Exercise directions » Go through the records and show each line where the word "Figure" occurs.

[Stored data]
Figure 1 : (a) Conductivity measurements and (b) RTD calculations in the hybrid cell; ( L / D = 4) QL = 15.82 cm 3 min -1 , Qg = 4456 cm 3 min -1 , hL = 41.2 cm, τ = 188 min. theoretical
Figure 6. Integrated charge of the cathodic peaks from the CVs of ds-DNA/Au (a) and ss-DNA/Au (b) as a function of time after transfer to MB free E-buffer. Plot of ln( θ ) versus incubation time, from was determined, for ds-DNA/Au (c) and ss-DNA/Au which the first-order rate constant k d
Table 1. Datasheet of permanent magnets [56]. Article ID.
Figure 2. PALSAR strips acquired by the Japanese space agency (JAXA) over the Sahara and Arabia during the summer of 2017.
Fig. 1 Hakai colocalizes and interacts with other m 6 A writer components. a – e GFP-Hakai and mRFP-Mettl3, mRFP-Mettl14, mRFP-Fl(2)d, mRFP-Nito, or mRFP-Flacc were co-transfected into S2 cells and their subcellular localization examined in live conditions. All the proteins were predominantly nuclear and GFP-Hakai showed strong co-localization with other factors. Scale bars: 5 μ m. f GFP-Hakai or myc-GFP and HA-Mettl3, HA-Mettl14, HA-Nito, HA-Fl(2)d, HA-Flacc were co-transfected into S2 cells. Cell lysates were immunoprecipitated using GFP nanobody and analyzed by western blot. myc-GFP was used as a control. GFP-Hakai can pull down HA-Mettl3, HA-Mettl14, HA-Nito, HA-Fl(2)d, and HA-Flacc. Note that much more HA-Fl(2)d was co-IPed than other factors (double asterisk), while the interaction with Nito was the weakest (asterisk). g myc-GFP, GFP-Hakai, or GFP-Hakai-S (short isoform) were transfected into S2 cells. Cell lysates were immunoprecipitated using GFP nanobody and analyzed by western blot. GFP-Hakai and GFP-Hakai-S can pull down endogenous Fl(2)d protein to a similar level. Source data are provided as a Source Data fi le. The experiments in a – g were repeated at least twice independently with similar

Written solution »
Figure 1 : (a) Conductivity measurements and (b) RTD calculations in the hybrid cell; ( L / D = 4) QL = 15.82 cm 3 min -1 , Qg = 4456 cm 3 min -1 , hL = 41.2 cm, τ = 188 min. theoretical
Figure 6. Integrated charge of the cathodic peaks from the CVs of ds-DNA/Au (a) and ss-DNA/Au (b) as a function of time after transfer to MB free E-buffer. Plot of ln( θ ) versus incubation time, from was determined, for ds-DNA/Au (c) and ss-DNA/Au which the first-order rate constant k d
Figure 2. PALSAR strips acquired by the Japanese space agency (JAXA) over the Sahara and Arabia during the summer of 2017.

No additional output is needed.